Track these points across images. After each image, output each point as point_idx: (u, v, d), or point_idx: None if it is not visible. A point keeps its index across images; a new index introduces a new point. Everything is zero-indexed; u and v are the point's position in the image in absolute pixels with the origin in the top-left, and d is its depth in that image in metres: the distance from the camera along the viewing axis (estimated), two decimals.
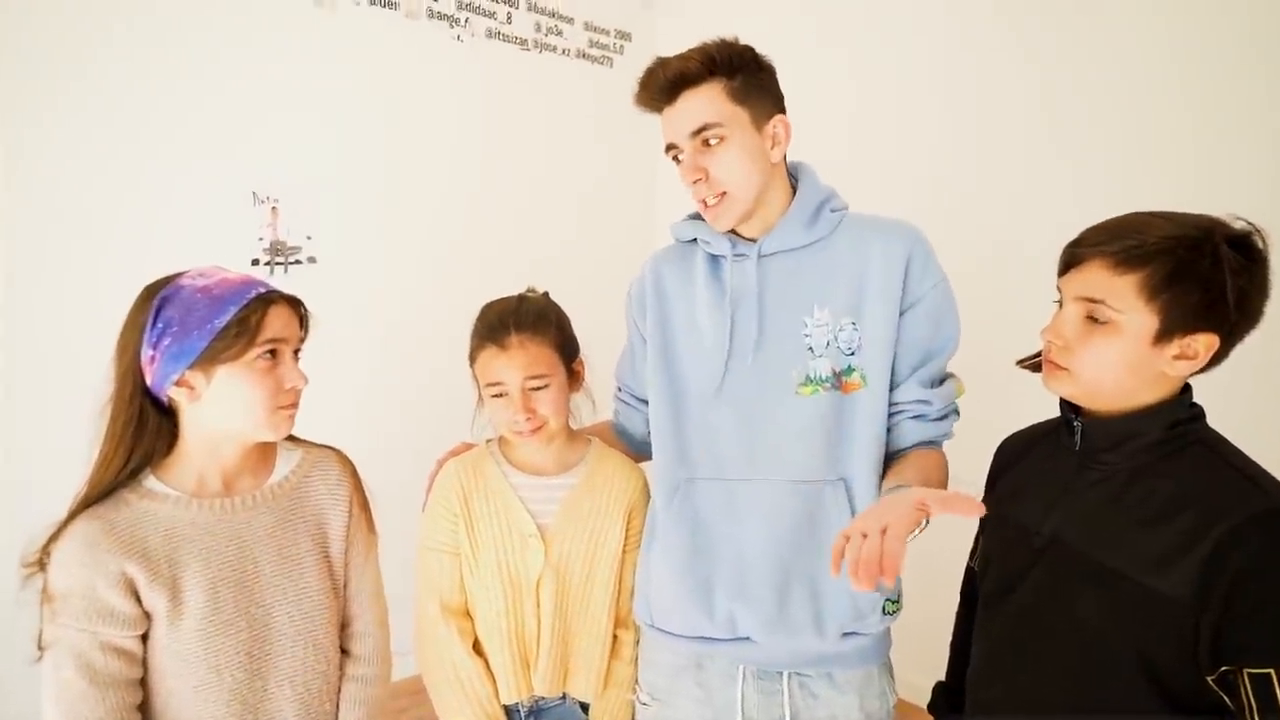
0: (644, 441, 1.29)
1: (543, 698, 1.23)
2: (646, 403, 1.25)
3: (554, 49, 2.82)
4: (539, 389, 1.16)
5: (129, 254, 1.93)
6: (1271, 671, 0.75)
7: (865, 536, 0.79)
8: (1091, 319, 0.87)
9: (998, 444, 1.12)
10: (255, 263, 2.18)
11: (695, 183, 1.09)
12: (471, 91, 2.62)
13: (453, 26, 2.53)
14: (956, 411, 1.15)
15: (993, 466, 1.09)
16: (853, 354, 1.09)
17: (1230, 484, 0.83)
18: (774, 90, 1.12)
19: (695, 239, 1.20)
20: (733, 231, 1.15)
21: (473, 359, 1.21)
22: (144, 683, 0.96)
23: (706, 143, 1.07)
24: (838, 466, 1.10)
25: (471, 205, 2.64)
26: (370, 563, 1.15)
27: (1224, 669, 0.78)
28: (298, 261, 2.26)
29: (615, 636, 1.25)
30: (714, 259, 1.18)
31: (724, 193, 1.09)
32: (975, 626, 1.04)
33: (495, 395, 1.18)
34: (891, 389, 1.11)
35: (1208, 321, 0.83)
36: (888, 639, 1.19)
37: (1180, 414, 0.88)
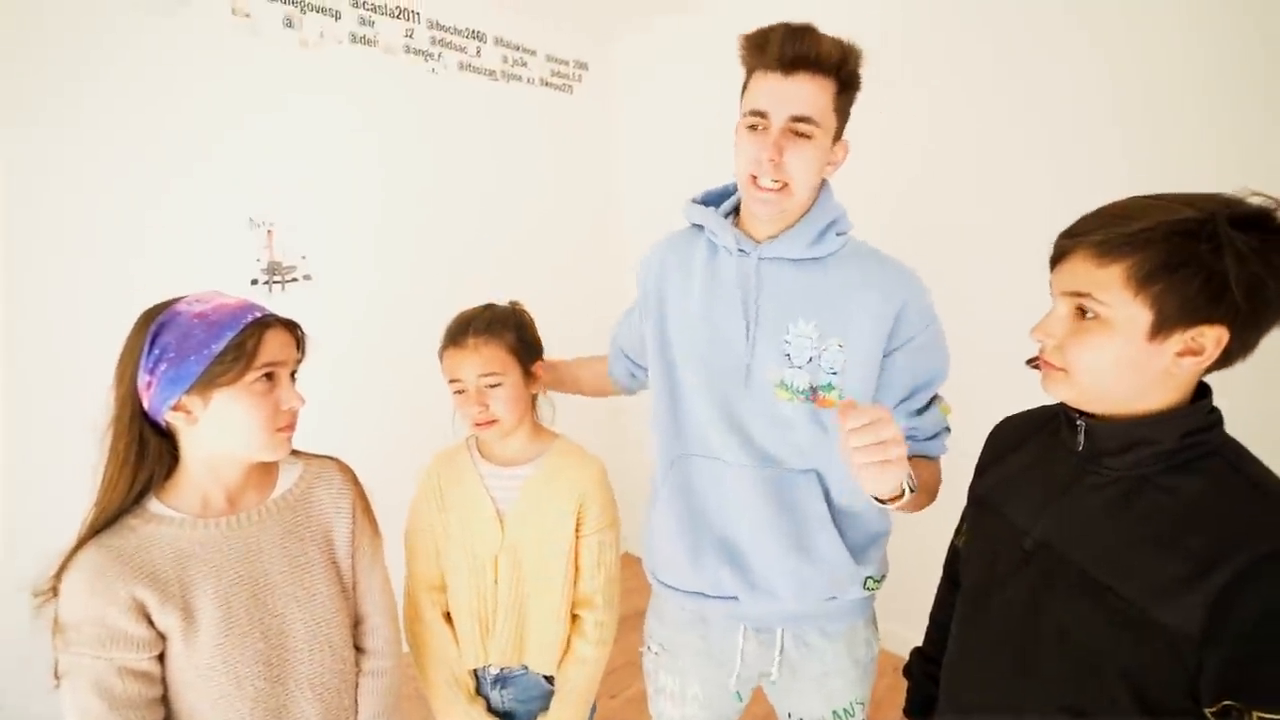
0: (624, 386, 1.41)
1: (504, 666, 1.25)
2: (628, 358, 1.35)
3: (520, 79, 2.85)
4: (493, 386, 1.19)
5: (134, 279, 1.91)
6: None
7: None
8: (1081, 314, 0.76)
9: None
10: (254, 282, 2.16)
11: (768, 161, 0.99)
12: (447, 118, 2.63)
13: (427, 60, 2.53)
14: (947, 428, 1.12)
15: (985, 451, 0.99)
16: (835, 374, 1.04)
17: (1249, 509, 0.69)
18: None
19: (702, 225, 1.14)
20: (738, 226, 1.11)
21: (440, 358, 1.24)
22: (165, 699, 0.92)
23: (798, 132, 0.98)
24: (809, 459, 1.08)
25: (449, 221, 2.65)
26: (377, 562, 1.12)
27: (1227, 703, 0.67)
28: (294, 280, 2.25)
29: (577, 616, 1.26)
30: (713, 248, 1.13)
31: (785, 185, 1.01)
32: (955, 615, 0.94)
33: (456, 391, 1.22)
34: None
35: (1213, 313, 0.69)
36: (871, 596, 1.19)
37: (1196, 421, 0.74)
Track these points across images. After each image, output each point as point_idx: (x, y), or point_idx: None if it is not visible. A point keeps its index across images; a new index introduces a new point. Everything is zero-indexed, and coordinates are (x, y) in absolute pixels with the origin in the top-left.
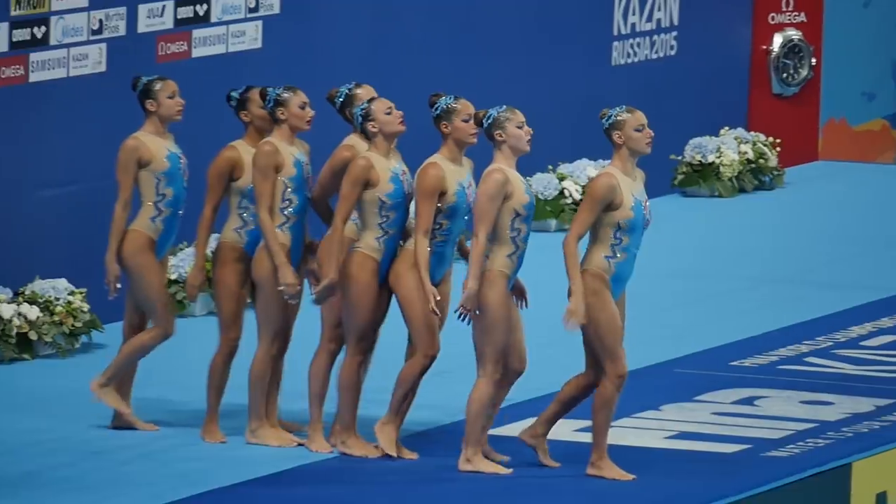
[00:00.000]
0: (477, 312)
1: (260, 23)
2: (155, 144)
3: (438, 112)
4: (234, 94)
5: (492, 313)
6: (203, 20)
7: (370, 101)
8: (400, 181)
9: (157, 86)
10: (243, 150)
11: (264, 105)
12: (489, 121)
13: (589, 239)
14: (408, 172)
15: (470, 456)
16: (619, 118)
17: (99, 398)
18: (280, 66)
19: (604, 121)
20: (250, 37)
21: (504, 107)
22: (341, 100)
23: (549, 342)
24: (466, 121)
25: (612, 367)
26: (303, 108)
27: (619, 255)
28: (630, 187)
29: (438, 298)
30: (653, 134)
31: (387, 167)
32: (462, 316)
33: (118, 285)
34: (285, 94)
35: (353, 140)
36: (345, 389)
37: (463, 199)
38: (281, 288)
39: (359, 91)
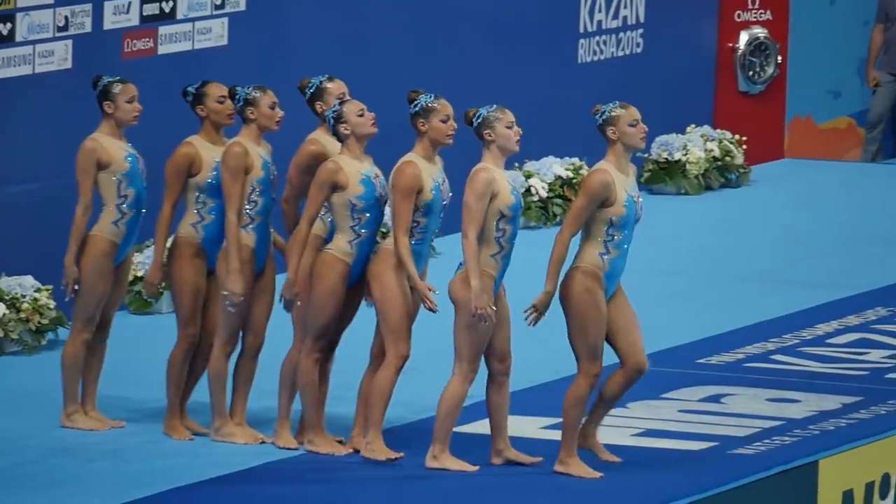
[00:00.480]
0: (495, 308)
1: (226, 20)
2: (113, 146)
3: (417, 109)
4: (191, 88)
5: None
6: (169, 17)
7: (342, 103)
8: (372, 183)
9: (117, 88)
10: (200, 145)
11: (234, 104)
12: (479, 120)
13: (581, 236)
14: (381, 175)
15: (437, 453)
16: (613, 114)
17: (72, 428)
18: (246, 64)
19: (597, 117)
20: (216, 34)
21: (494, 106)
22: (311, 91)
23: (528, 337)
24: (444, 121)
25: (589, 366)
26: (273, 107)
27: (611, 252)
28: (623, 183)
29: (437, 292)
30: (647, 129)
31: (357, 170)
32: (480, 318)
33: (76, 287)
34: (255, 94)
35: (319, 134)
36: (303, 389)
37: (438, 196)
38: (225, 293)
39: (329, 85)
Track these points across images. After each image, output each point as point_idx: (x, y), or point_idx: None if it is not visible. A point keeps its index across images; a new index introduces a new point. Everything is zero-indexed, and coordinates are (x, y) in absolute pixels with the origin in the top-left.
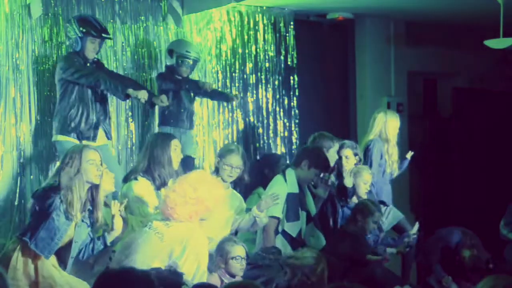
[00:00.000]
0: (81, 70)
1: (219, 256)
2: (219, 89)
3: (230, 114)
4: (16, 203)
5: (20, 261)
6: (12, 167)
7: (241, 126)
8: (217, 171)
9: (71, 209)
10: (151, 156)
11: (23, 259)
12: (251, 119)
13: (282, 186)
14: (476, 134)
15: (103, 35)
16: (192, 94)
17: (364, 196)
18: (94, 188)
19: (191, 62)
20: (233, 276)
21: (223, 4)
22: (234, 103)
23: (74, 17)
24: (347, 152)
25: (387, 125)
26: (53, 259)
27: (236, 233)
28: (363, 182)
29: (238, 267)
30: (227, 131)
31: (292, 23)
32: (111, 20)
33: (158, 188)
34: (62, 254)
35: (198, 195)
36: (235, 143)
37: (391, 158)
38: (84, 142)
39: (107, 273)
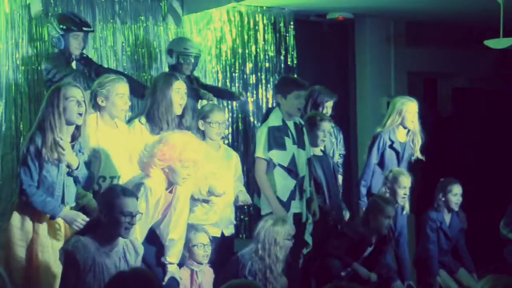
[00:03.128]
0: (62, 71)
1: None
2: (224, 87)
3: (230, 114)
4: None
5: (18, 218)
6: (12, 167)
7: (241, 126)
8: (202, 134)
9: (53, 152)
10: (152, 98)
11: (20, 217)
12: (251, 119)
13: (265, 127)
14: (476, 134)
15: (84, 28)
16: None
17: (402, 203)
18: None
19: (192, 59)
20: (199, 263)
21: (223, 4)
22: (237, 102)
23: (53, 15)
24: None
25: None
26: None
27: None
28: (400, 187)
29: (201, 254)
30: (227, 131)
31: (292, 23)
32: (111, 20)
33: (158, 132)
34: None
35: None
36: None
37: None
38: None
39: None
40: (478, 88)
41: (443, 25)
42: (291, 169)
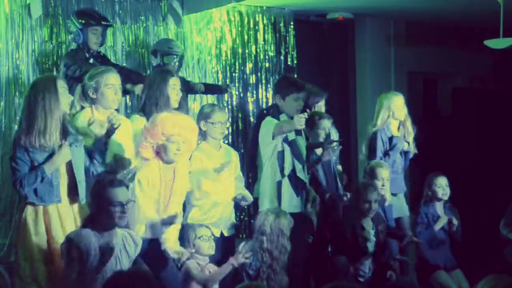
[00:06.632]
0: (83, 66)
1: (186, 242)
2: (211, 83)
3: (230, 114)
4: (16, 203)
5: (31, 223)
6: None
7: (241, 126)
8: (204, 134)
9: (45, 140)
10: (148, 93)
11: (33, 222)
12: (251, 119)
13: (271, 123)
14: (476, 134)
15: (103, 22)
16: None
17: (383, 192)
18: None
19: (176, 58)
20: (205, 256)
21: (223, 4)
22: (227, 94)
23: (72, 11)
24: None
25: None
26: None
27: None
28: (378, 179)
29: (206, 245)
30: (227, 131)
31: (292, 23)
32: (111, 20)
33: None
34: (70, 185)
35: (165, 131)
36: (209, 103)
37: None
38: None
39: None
____________________
Reproduce verbatim the lines of the material above, beginning with its first line and ending with the line that contains "7: (865, 536, 0.79)"; skip pictures.

» ANSWER FOR THE TASK
Track these points across images. After each image, output each point as point_idx: (u, v, d), or point_idx: None if it is not visible. A point keeps its index across images; a new index introduces a new point. Everything is zero-indexed; u and v are the point's position in the image in absolute pixels with the origin in the top-left, and d is its depth in that image in metres: the distance from the camera along the viewing axis (estimated), two decimals.
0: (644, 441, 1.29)
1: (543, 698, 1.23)
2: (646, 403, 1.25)
3: (554, 49, 2.82)
4: (539, 389, 1.16)
5: (129, 254, 1.93)
6: (1271, 671, 0.75)
7: (865, 536, 0.79)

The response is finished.